## DATA
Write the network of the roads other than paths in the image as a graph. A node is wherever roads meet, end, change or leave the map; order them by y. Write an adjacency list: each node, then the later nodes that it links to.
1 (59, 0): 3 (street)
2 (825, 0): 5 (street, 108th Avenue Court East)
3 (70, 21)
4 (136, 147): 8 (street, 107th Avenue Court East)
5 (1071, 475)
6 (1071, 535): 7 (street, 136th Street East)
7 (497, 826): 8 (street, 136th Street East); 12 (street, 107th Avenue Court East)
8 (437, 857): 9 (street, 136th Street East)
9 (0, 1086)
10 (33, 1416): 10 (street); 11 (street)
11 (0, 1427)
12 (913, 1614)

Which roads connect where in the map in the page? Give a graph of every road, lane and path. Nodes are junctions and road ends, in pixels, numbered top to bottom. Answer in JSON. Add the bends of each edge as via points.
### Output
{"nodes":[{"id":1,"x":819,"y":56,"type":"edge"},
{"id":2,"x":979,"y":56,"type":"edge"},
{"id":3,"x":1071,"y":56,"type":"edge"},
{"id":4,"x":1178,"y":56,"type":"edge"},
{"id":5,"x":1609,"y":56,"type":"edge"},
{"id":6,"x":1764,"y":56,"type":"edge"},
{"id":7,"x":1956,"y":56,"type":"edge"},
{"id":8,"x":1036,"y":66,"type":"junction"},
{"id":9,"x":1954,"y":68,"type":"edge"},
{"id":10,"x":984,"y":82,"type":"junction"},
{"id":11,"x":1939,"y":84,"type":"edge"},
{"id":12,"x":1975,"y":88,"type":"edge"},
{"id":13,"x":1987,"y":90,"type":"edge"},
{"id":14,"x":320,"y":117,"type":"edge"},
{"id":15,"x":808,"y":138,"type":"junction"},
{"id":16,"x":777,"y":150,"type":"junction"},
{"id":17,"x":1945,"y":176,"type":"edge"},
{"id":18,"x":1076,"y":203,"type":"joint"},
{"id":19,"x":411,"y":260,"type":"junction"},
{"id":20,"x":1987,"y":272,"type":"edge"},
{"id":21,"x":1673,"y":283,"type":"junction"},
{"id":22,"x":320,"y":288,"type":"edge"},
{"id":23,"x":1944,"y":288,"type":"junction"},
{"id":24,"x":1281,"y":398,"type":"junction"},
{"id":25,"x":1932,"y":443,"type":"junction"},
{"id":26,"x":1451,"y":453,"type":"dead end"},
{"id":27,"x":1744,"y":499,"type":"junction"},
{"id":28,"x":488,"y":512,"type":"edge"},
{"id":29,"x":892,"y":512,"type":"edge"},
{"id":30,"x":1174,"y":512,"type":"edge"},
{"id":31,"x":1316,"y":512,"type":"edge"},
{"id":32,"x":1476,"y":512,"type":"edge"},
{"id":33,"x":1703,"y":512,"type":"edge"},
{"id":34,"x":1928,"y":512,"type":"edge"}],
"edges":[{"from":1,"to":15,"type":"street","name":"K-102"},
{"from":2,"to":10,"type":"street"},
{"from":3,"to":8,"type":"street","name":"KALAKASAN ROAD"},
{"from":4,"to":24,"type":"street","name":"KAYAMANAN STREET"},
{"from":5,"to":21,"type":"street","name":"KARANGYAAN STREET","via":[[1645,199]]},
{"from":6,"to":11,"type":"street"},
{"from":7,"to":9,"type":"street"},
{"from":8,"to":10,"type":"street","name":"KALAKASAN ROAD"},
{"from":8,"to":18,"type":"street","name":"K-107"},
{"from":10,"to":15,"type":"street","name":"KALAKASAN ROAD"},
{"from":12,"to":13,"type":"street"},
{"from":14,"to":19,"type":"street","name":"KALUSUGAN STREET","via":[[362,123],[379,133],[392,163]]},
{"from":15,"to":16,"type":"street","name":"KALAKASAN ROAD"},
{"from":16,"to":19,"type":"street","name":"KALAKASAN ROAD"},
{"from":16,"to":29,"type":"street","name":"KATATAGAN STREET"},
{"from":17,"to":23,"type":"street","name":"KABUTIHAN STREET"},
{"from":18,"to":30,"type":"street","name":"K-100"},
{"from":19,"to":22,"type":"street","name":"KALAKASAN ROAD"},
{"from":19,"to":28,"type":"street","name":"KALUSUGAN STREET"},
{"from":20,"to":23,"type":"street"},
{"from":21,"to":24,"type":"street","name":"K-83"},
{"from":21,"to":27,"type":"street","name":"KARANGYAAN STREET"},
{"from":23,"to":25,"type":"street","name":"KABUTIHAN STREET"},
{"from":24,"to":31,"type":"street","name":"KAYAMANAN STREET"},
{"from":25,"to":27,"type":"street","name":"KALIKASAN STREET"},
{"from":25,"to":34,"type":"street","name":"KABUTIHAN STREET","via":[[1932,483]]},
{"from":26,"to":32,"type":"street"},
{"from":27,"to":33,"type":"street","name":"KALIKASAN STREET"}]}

## EXERCISE DIRECTIONS
Exactly as shown above, return every record.

## TASK ANSWER
Write the network of the roads other than paths in the image as a graph. A node is wherever roads meet, end, change or leave the map; order them by y. Write an adjacency list: each node, then the later nodes that it links to.
1 (59, 0): 3 (street)
2 (825, 0): 5 (street, 108th Avenue Court East)
3 (70, 21)
4 (136, 147): 8 (street, 107th Avenue Court East)
5 (1071, 475)
6 (1071, 535): 7 (street, 136th Street East)
7 (497, 826): 8 (street, 136th Street East); 12 (street, 107th Avenue Court East)
8 (437, 857): 9 (street, 136th Street East)
9 (0, 1086)
10 (33, 1416): 10 (street); 11 (street)
11 (0, 1427)
12 (913, 1614)

Which roads connect where in the map in the page? Give a graph of every road, lane and path. Nodes are junctions and road ends, in pixels, numbered top to bottom. Answer in JSON. Add the bends of each edge as via points.
### Output
{"nodes":[{"id":1,"x":819,"y":56,"type":"edge"},
{"id":2,"x":979,"y":56,"type":"edge"},
{"id":3,"x":1071,"y":56,"type":"edge"},
{"id":4,"x":1178,"y":56,"type":"edge"},
{"id":5,"x":1609,"y":56,"type":"edge"},
{"id":6,"x":1764,"y":56,"type":"edge"},
{"id":7,"x":1956,"y":56,"type":"edge"},
{"id":8,"x":1036,"y":66,"type":"junction"},
{"id":9,"x":1954,"y":68,"type":"edge"},
{"id":10,"x":984,"y":82,"type":"junction"},
{"id":11,"x":1939,"y":84,"type":"edge"},
{"id":12,"x":1975,"y":88,"type":"edge"},
{"id":13,"x":1987,"y":90,"type":"edge"},
{"id":14,"x":320,"y":117,"type":"edge"},
{"id":15,"x":808,"y":138,"type":"junction"},
{"id":16,"x":777,"y":150,"type":"junction"},
{"id":17,"x":1945,"y":176,"type":"edge"},
{"id":18,"x":1076,"y":203,"type":"joint"},
{"id":19,"x":411,"y":260,"type":"junction"},
{"id":20,"x":1987,"y":272,"type":"edge"},
{"id":21,"x":1673,"y":283,"type":"junction"},
{"id":22,"x":320,"y":288,"type":"edge"},
{"id":23,"x":1944,"y":288,"type":"junction"},
{"id":24,"x":1281,"y":398,"type":"junction"},
{"id":25,"x":1932,"y":443,"type":"junction"},
{"id":26,"x":1451,"y":453,"type":"dead end"},
{"id":27,"x":1744,"y":499,"type":"junction"},
{"id":28,"x":488,"y":512,"type":"edge"},
{"id":29,"x":892,"y":512,"type":"edge"},
{"id":30,"x":1174,"y":512,"type":"edge"},
{"id":31,"x":1316,"y":512,"type":"edge"},
{"id":32,"x":1476,"y":512,"type":"edge"},
{"id":33,"x":1703,"y":512,"type":"edge"},
{"id":34,"x":1928,"y":512,"type":"edge"}],
"edges":[{"from":1,"to":15,"type":"street","name":"K-102"},
{"from":2,"to":10,"type":"street"},
{"from":3,"to":8,"type":"street","name":"KALAKASAN ROAD"},
{"from":4,"to":24,"type":"street","name":"KAYAMANAN STREET"},
{"from":5,"to":21,"type":"street","name":"KARANGYAAN STREET","via":[[1645,199]]},
{"from":6,"to":11,"type":"street"},
{"from":7,"to":9,"type":"street"},
{"from":8,"to":10,"type":"street","name":"KALAKASAN ROAD"},
{"from":8,"to":18,"type":"street","name":"K-107"},
{"from":10,"to":15,"type":"street","name":"KALAKASAN ROAD"},
{"from":12,"to":13,"type":"street"},
{"from":14,"to":19,"type":"street","name":"KALUSUGAN STREET","via":[[362,123],[379,133],[392,163]]},
{"from":15,"to":16,"type":"street","name":"KALAKASAN ROAD"},
{"from":16,"to":19,"type":"street","name":"KALAKASAN ROAD"},
{"from":16,"to":29,"type":"street","name":"KATATAGAN STREET"},
{"from":17,"to":23,"type":"street","name":"KABUTIHAN STREET"},
{"from":18,"to":30,"type":"street","name":"K-100"},
{"from":19,"to":22,"type":"street","name":"KALAKASAN ROAD"},
{"from":19,"to":28,"type":"street","name":"KALUSUGAN STREET"},
{"from":20,"to":23,"type":"street"},
{"from":21,"to":24,"type":"street","name":"K-83"},
{"from":21,"to":27,"type":"street","name":"KARANGYAAN STREET"},
{"from":23,"to":25,"type":"street","name":"KABUTIHAN STREET"},
{"from":24,"to":31,"type":"street","name":"KAYAMANAN STREET"},
{"from":25,"to":27,"type":"street","name":"KALIKASAN STREET"},
{"from":25,"to":34,"type":"street","name":"KABUTIHAN STREET","via":[[1932,483]]},
{"from":26,"to":32,"type":"street"},
{"from":27,"to":33,"type":"street","name":"KALIKASAN STREET"}]}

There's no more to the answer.